### Source text
• • •

I've written a script in scrapy in combination with selenium to make proxied requests using newly generated proxies by get_proxies()
method. I used requests module to fetch the proxies in order to reuse them in the script. What I'm trying to do is parse all the post links from it's landing page and then fetch the name of each title from it's target page.
My following script works inconsistently because when get_random_proxy
function produces a usable proxy then I get my script working otherwise it fails miserably.
How can I make my script keep trying with different proxies until it runs successfully?
I've written so far:
import scrapy
import random
import requests
from itertools import cycle
from bs4 import BeautifulSoup
from selenium import webdriver
from scrapy.crawler import CrawlerProcess
from selenium.webdriver.common.by import By
from selenium.webdriver.support.ui import WebDriverWait
from selenium.common.exceptions import TimeoutException
from selenium.webdriver.support import expected_conditions as EC
def get_proxies():
response = requests.get("https://www.sslproxies.org/")
soup = BeautifulSoup(response.text,"lxml")
proxies = [':'.join([item.select_one("td").text,item.select_one("td:nth-of-type(2)").text]) for item in soup.select("table.table tr") if "yes" in item.text]
return proxies
def get_random_proxy(proxy_vault):
random.shuffle(proxy_vault)

• • •

Photo sets of individual scenes:
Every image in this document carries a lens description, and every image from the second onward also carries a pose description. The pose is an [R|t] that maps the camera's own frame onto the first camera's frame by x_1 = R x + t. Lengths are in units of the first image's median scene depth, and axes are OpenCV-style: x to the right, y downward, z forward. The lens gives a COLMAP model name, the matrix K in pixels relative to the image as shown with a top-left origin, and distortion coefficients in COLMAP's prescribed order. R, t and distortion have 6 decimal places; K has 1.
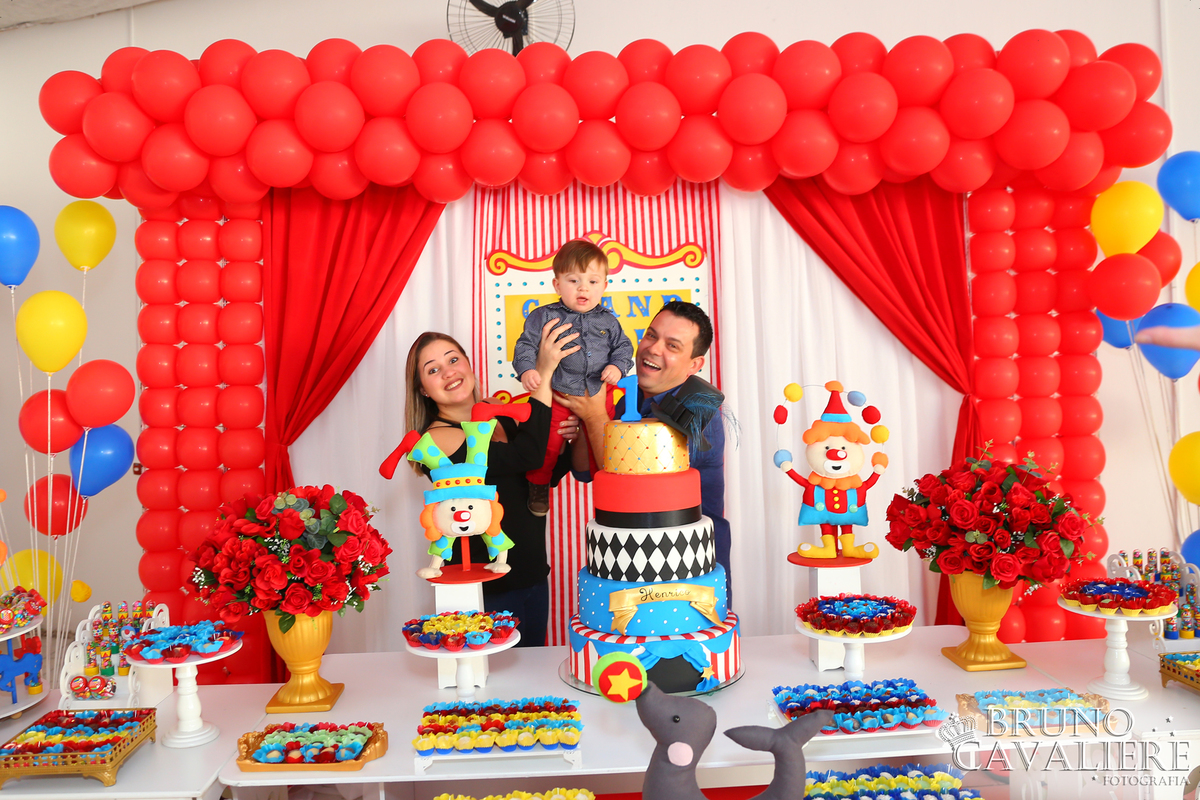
lens RADIAL K [[934.3, 0, 573.0], [0, 934.3, 377.4], [0, 0, 1]] dist [-0.120962, 0.090652]
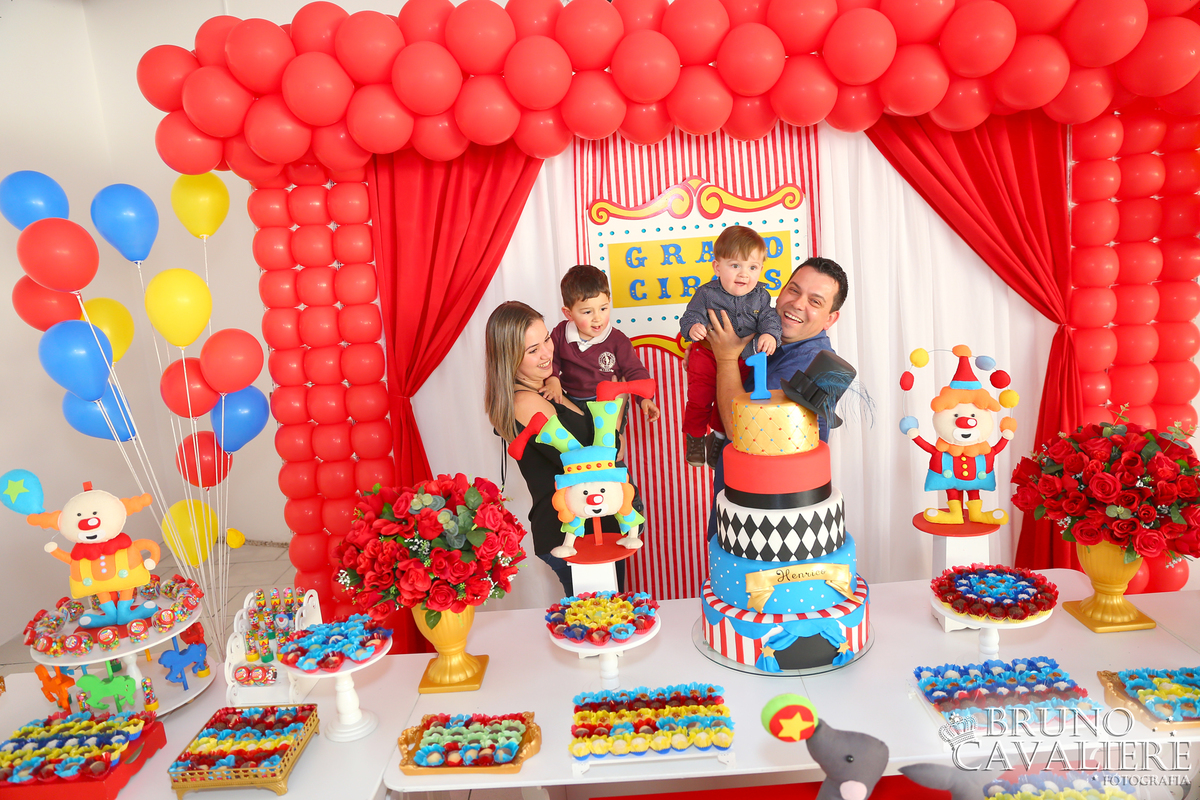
lens RADIAL K [[805.7, 0, 600.0], [0, 805.7, 400.0], [0, 0, 1]] dist [-0.118184, 0.086764]
pose [[0.997788, -0.037287, -0.055034, -0.058260], [0.045937, 0.985159, 0.165383, -0.096266], [0.048050, -0.167545, 0.984693, 0.149866]]
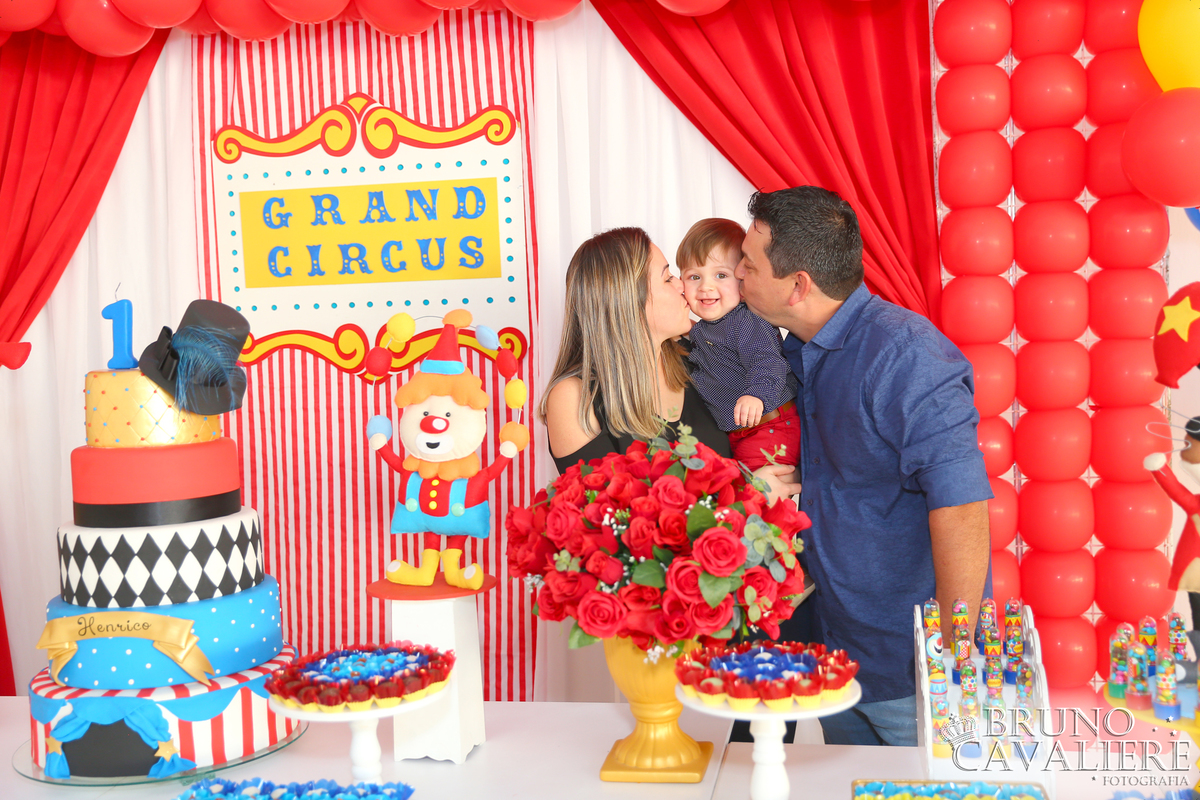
lens RADIAL K [[1305.4, 0, 600.0], [0, 1305.4, 400.0], [0, 0, 1]] dist [0.004309, 0.077231]
pose [[0.980239, 0.011006, -0.197511, 0.563141], [0.000541, 0.998298, 0.058311, 0.013971], [0.197817, -0.057266, 0.978565, 0.139989]]
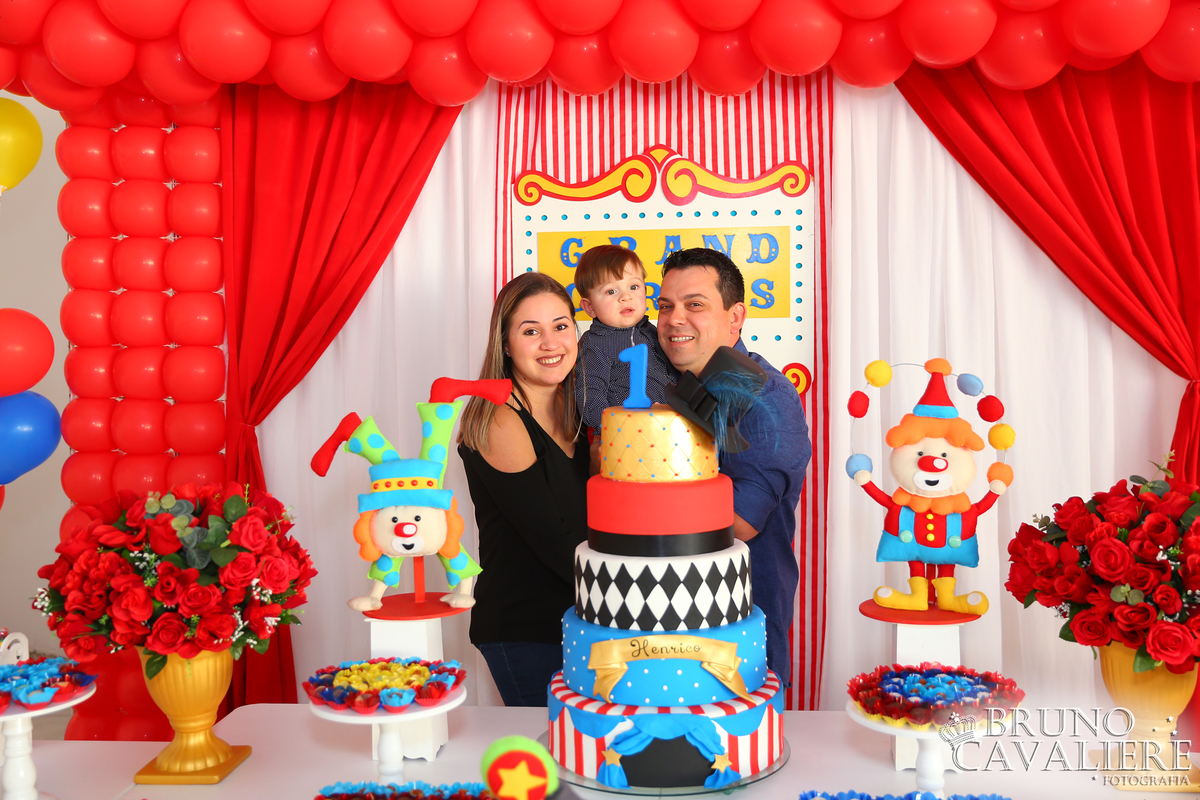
lens RADIAL K [[1203.9, 0, 600.0], [0, 1203.9, 400.0], [0, 0, 1]] dist [-0.023533, 0.094066]
pose [[0.992539, 0.026110, -0.119098, 0.139046], [-0.020159, 0.998500, 0.050907, -0.006040], [0.120249, -0.048126, 0.991577, 0.066992]]
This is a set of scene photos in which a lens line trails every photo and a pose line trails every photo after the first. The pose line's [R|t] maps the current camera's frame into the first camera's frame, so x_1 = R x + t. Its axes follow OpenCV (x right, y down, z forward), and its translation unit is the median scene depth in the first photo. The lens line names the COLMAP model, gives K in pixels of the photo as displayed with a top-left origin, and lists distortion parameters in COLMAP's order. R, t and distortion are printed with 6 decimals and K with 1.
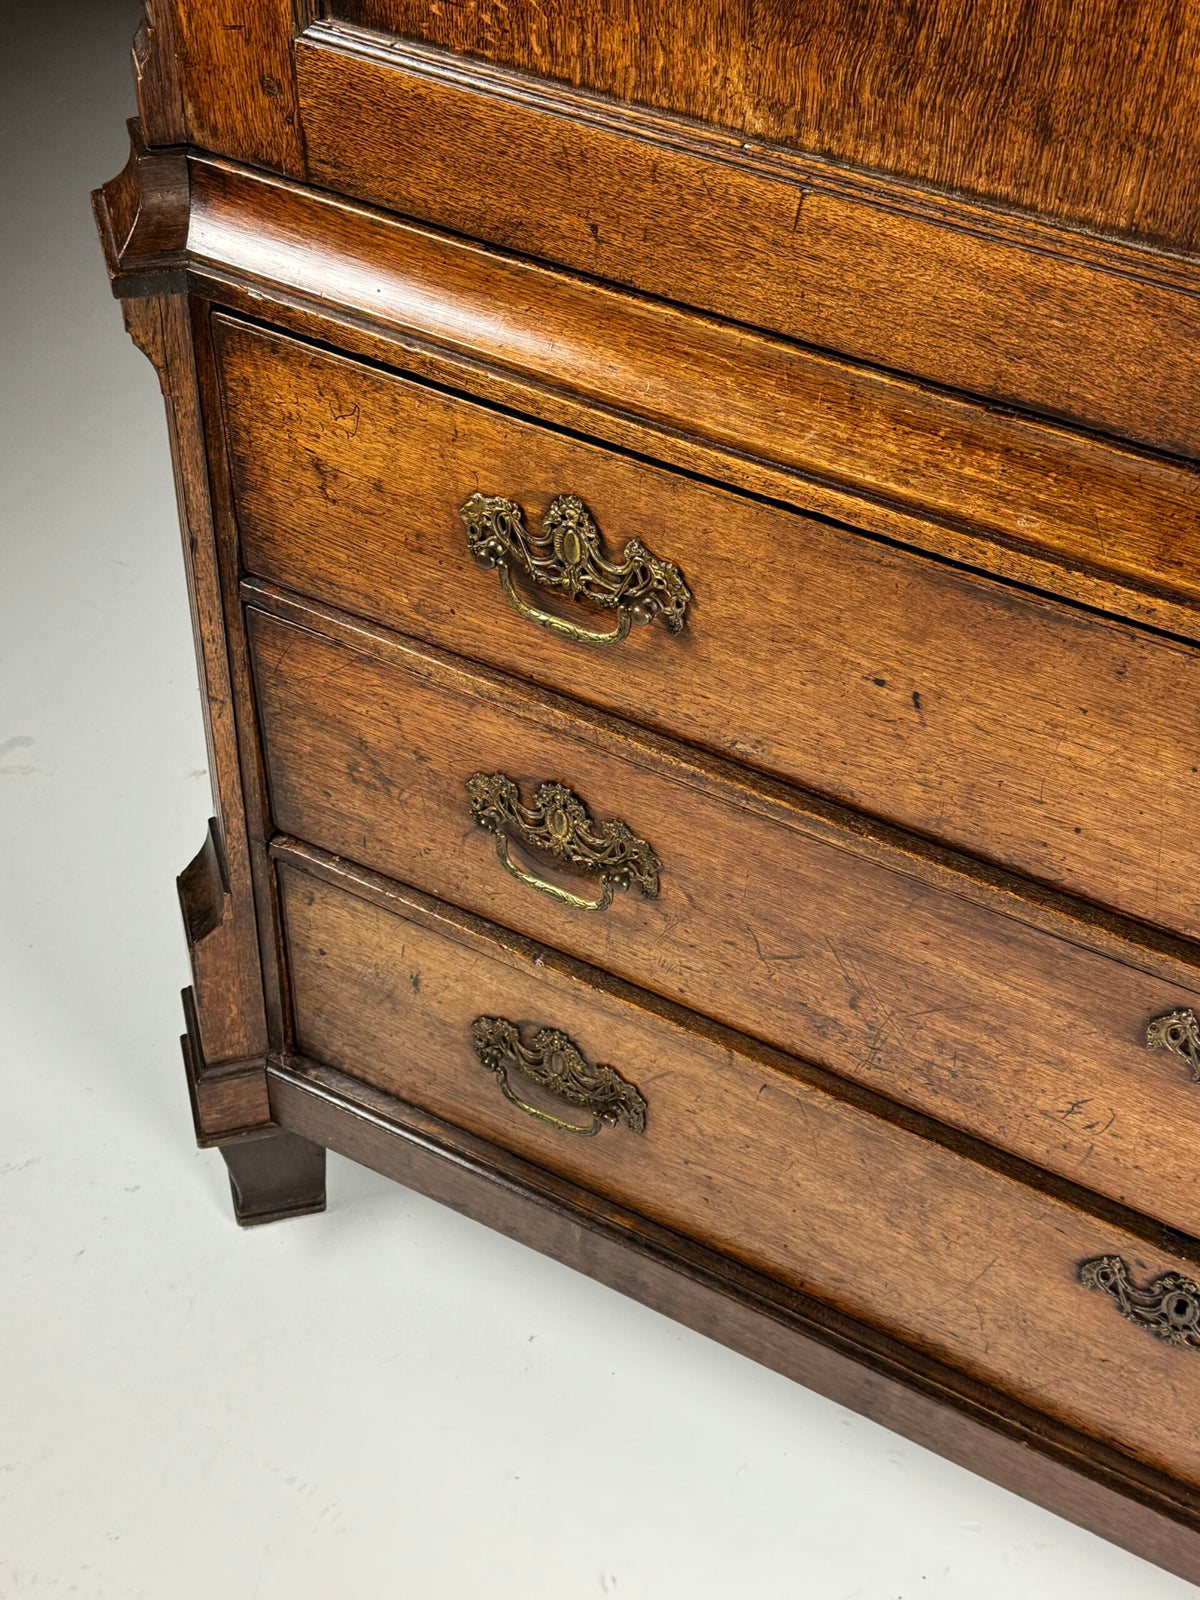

• • •

### Work instruction 1
Answer these questions using the forum post:
(a) Which module does the author use to fetch the proxies?
(b) Which URL does get_proxies() request?
(c) What does the author want the script to keep doing until it runs successfully?
### Work instruction 2
In the forum post's code, list every name imported through a "from ... import" statement.
### Work instruction 3
Return the forum post's text between "I've written a" and "it fails miserably.", inclusive.

### Written response 1
(a) The requests module.
(b) https://www.sslproxies.org/
(c) Keep trying with different proxies.

### Written response 2
cycle
BeautifulSoup
webdriver
CrawlerProcess
By
WebDriverWait
TimeoutException
expected_conditions (as EC)

### Written response 3
I've written a script in scrapy in combination with selenium to make proxied requests using newly generated proxies by get_proxies()
method. I used requests module to fetch the proxies in order to reuse them in the script. What I'm trying to do is parse all the post links from it's landing page and then fetch the name of each title from it's target page.
My following script works inconsistently because when get_random_proxy
function produces a usable proxy then I get my script working otherwise it fails miserably.